For Luther, the Christian life is a gospel-grounded, gospel-built, gospel-magnifying life that exhibits the free and sovereign grace of God and is lived out in gratitude to the Savior who died for us, yoked to Him in cross-bearing until death is swallowed up in victory and faith becomes sight.
What do the sovereignty of God, salvation by grace, justification by faith, and new life in union with Christ mean for the living of the Christian life? For Luther, they carry four implications:
The first implication is the knowledge that the Christian believer is simul iustus et peccator,1 at one and the same time justified and yet a sinner. This principle, to which Luther may have been stimulated by John Tauler’s Theologia Germanica, was a hugely stabilizing principle: in and of myself, all I see is a sinner; but when I see myself in Christ, I see a man counted righteous with His perfect righteousness. Such a man is therefore able to stand before God as righteous as Jesus Christ—because he is righteous only in the righteousness that is Christ’s. Here we stand secure.

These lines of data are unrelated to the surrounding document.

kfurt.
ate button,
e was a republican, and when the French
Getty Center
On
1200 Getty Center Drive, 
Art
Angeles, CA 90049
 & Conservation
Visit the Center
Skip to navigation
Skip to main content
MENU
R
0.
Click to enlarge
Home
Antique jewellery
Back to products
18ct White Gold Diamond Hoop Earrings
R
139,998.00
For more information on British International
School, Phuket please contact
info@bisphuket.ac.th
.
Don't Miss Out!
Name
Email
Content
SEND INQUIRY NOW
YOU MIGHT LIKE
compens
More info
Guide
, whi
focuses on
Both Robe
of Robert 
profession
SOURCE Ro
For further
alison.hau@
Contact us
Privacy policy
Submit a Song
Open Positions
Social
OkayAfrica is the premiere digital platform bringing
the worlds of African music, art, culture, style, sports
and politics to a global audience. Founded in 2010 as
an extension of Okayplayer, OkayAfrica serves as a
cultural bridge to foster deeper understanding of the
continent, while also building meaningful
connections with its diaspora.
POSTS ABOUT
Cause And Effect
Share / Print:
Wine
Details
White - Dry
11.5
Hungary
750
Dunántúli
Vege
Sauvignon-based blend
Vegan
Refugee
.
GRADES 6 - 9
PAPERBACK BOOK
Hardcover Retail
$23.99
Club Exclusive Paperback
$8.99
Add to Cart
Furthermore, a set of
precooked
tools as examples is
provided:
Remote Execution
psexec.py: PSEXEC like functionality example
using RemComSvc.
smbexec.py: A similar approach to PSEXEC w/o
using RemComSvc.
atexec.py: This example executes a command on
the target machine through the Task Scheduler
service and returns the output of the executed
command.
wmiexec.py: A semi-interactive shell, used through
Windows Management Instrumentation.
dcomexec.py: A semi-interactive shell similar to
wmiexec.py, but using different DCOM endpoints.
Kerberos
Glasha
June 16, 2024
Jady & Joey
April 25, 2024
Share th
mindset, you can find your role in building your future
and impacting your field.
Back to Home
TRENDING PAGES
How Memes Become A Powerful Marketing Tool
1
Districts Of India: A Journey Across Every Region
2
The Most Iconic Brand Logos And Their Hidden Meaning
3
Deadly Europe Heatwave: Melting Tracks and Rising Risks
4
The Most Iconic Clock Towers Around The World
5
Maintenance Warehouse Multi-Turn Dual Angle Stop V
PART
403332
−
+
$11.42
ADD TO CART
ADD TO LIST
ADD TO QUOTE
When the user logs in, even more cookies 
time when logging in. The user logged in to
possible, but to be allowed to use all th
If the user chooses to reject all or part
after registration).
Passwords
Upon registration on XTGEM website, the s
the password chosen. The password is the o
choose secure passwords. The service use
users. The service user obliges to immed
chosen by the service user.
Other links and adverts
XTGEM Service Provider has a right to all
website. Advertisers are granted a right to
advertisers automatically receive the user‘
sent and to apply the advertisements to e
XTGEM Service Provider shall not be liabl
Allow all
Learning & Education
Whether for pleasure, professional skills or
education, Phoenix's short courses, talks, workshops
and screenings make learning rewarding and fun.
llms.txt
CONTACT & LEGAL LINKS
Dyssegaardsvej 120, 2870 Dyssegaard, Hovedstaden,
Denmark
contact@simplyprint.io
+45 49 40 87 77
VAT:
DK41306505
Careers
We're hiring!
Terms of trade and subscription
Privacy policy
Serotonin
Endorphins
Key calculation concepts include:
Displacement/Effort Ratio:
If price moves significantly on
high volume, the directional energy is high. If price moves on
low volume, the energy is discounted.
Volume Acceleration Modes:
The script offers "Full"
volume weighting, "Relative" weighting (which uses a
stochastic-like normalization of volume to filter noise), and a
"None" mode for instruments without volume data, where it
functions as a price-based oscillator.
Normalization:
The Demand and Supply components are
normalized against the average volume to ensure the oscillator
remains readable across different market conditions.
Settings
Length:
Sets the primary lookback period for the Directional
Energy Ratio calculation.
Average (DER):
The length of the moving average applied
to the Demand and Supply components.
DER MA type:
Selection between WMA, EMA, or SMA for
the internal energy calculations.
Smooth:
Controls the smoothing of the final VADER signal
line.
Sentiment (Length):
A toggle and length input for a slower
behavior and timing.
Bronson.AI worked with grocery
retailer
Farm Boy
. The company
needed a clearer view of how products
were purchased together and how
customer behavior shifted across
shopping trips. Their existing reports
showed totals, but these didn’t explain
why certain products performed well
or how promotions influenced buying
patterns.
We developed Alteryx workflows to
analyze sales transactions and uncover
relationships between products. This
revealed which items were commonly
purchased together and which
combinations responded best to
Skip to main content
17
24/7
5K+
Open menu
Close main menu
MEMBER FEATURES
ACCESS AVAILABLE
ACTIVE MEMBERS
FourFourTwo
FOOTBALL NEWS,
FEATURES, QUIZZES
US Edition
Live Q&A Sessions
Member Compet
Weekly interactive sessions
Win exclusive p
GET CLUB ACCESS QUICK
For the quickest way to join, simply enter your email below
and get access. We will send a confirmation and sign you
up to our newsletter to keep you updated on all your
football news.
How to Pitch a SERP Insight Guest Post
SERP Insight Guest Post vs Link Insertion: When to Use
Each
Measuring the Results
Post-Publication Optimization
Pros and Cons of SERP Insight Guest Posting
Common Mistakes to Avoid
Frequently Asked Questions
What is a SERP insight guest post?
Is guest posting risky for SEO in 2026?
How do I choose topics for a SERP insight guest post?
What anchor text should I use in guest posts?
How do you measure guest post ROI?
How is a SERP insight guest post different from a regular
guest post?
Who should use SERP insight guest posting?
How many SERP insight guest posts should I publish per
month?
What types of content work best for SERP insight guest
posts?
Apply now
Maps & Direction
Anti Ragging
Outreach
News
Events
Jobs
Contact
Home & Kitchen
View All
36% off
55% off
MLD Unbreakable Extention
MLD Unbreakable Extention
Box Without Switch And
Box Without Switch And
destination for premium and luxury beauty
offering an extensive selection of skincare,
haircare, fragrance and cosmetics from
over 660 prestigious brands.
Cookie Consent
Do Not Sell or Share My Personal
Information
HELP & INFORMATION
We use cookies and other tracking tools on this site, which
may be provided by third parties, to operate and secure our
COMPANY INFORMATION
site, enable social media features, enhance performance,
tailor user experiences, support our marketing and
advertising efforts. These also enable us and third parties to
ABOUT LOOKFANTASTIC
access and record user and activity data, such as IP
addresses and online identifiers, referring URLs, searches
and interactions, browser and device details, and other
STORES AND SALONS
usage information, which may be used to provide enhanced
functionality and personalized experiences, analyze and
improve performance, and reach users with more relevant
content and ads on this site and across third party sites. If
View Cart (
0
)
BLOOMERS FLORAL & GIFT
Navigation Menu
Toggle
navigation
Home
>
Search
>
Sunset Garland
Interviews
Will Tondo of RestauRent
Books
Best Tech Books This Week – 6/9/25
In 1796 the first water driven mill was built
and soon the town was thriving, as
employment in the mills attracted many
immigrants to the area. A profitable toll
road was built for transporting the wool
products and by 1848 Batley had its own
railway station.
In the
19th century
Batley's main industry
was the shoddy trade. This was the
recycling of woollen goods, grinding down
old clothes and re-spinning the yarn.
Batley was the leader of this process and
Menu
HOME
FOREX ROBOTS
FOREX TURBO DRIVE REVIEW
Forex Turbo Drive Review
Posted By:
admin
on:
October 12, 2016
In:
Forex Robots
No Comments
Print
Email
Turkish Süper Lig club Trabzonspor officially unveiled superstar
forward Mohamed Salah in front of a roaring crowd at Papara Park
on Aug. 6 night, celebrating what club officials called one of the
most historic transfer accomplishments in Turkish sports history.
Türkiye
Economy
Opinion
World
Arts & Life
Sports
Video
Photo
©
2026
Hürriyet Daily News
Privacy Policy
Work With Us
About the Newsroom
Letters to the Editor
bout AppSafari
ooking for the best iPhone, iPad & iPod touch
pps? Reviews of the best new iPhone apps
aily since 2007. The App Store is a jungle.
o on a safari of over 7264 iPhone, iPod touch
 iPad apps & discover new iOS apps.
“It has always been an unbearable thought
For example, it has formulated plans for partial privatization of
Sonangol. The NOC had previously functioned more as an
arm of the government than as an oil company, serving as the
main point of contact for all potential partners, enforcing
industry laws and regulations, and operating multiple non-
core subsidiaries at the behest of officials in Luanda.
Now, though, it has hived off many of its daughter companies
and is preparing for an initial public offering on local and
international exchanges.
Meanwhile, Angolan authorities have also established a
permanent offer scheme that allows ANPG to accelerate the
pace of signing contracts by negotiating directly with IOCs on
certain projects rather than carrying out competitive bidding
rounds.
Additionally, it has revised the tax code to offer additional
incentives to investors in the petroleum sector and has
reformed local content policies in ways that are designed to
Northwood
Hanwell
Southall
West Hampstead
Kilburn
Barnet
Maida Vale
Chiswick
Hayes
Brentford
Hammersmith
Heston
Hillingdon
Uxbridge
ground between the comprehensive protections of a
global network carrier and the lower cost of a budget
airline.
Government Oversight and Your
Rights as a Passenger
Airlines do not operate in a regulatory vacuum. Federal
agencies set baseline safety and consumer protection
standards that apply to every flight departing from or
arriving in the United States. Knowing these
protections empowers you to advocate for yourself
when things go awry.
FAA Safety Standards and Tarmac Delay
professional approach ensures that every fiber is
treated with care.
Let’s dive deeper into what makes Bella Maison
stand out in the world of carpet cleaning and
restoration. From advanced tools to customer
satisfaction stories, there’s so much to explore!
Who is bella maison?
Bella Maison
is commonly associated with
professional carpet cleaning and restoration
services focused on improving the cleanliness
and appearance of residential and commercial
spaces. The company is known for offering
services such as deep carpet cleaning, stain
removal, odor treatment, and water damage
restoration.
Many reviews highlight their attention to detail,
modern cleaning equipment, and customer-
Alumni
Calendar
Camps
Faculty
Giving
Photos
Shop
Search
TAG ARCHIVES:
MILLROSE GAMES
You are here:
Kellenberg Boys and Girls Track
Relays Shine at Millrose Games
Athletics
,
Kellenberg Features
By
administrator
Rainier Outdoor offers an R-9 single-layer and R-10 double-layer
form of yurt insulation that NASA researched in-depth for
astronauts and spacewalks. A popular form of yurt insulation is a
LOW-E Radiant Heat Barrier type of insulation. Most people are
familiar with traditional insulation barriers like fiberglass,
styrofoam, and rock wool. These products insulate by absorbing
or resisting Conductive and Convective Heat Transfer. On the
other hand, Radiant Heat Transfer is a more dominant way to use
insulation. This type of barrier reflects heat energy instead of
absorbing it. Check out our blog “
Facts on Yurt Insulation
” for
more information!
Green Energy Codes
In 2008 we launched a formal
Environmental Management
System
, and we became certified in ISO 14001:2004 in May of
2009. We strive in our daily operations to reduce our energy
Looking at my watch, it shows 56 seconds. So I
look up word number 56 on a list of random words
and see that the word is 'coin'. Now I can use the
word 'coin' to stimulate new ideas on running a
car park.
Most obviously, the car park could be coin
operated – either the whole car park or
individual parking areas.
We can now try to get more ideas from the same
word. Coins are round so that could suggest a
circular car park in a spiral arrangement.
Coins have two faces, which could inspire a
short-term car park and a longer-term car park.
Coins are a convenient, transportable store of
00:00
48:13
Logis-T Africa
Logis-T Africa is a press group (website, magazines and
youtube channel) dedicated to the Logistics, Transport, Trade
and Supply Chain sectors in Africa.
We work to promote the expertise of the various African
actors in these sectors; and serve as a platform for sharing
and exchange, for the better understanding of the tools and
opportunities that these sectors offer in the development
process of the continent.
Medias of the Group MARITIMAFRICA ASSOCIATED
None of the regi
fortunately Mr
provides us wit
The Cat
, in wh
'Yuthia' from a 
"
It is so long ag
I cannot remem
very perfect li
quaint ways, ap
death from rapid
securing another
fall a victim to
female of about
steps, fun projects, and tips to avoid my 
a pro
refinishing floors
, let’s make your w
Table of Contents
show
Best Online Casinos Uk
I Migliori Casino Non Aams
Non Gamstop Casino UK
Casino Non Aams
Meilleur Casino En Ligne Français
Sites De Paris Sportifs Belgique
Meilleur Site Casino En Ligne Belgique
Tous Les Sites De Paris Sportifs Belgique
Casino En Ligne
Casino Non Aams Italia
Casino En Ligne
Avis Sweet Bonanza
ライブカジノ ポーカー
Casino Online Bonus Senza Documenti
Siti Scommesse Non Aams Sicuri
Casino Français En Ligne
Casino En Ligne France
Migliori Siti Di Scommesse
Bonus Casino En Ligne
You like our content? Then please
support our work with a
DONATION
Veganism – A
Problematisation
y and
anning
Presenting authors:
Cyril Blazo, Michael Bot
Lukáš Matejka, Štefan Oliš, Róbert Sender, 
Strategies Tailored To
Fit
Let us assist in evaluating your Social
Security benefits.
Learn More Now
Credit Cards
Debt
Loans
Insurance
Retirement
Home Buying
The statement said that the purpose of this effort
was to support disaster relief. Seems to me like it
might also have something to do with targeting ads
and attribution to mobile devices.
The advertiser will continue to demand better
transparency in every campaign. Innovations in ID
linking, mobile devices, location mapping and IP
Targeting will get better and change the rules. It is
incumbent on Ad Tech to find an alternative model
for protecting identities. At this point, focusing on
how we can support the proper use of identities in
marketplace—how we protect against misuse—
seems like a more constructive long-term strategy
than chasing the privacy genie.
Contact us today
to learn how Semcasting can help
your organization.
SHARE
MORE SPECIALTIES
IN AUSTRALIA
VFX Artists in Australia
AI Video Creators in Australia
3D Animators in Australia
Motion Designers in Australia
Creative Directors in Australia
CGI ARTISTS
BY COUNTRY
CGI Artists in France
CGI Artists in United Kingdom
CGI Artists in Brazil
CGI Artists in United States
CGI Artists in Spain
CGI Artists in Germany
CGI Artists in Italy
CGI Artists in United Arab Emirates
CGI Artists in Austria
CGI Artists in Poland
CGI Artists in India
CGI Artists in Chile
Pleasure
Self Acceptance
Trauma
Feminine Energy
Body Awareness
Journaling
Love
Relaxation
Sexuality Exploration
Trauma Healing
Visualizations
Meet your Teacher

The second implication is the discovery that God has become our Father in Christ. We are accepted. One of the most beautiful accounts found in Luther’s Table Talk was, perhaps significantly, recorded by the somewhat mel- ancholic, yet much loved, John Schlaginhaufen:
God must be much friendlier to me and speak to me in friendlier fashion than my Katy to little Martin. Neither Katy nor I could intentionally gouge out the eye or tear off the head of our child. Nor could God. God must have patience with us. He has given evidence of it, and therefore he sent his Son into our flesh in order that we may look to him for the best.2
Third, Luther emphasizes that life in Christ is necessarily life under the cross.3 If we are united to Christ, our lives will be patterned after His. The way for both the true church and the true Christian is not via the theology of glory (theologia gloriae) but via the theology of the cross (theologia crucis). This impacts us inwardly as we die to self and outwardly as we share in the sufferings of the church. The medieval theology of glory must be overcome by the theology of the cross. For all their differences in understanding the precise nature of the sacraments, Luther and Calvin are at one here. If we are united with Christ in His death and resurrection, and marked out thus by our baptism (as Paul teaches in Rom. 6:1–14), then the whole of the Christian life will be a cross-bearing:
The Cross of Christ doth not signify that piece of wood which Christ did bear upon his shoulders, and to the which he was afterwards nailed, but generally it signifieth all the afflictions of the faithful, whose sufferings are Christ’s sufferings, 2 Cor. i.5: “The sufferings of Christ abound in us”; again: “Now rejoice I in my sufferings for you, and fulfil the rest of the afflictions of Christin my flesh, for his body’s sake, which is the Church” &c. (Col. i.24).